Ce qui était interdit à l’homme lui devient possible, pour peu qu’il ait
passé la grande épreuve avec le Christ, pour peu qu’il ait passé avec lui la
mort. L’homme, sauvé par le Christ, est fait pour la vie, pour la vie en
plénitude. Voilà l’heureuse nouvelle dont les chrétiens sont dépositaires ;
voilà l’heureuse nouvelle que nous devons découvrir par l’écoute de la Parole
et transmettre au monde. Dans un monde secoué, en crise, il n’est rien de plus
urgent à faire découvrir pour rendre aux hommes une espérance. Dans un monde en
proie à la violence, il n’est rien de plus urgent à proclamer : l’homme n’est
pas fait pour la mort, il est fait pour la vie avec Dieu. Il n’y a pas d’autre
issue possible si nous ne voulons pas nous abimer dans des guerres sans fin. Il
s’agit bien de retrouver le goût de la grandeur de l’homme ; il s’agit
bien de retrouver le goût de la fraternité que Caïn avait supprimé en tuant son
frère Abel ; il s’agit de retrouver le goût de l’éternité.
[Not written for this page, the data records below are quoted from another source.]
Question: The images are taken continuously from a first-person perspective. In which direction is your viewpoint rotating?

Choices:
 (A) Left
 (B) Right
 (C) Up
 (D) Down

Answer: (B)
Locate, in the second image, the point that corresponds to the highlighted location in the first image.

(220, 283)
Nous pouvons comprendre alors que le livre
de l’Apocalypse n’était définitivement pas donné pour nous faire peur, mais
pour réveiller notre conscience de ce que nous sommes réellement : nous
sommes des hommes et des femmes désirés par Dieu, pour vivre avec lui. Oui, Dieu
a voulu avoir besoin de nous ; Dieu nous a voulu, en sa bonté, comme
partenaires d’une alliance éternelle, pour une vie de bonheur et de sainteté. Devant
la connaissance d’un tel projet, nous pouvons entendre l’Esprit et l’Epouse (autrement dit l’Eglise) dire au Christ :
Viens ! Et nous pouvons entendre
la nécessité pour nous de dire pareillement au Christ : Viens ! Comment, devant la promesse
d’un tel bonheur, ne pas vouloir qu’il s’accomplisse ? Comment, devant la
promesse d’un tel bonheur, ne pas vouloir hâter cette venue en appelant du fond
du cœur : Viens !? Pour que
ce désir devienne réalité en nous, il nous faut nous ouvrir à l’Esprit Saint :
c’est lui qui poussera avec nous ce cri de notre désir : Viens !
Nous mesurons bien alors la profondeur et
la réalité du désir de Dieu que nous vivions avec lui, puisque non seulement il
nous a envoyé son Fils et l’a livré pour notre salut ; mais maintenant que
son Fils s’en est retourné partager la gloire de son Père, il nous donne l’Esprit
Saint, celui qui nous fait tout comprendre, celui qui nous permet de dire à Dieu :
Abba ! Père, celui qui, avec l’Eglise,
dit au Christ : Viens ! Comment
exprimer mieux que notre vie vient de Dieu, qu’elle est pour Dieu, qu’elle est
en Dieu ? Saint Paul l’a rappelé jadis aux chrétiens de Rome : Quand les hommes aiment Dieu, lui-même fait
tout contribuer à leur bien, puisqu’ils sont appelés selon le dessein de son
amour. Quand les hommes aiment Dieu : aimes-tu suffisamment Dieu pour
désir son retour ? Que cette semaine qui nous sépare de la Pentecôte soit
pour nous l’occasion de demander une présence renouvelée de l’Esprit au cœur même
de notre vie, pour que nous puissions dire en vérité : Viens, Seigneur Jésus ! Viens ! Amen.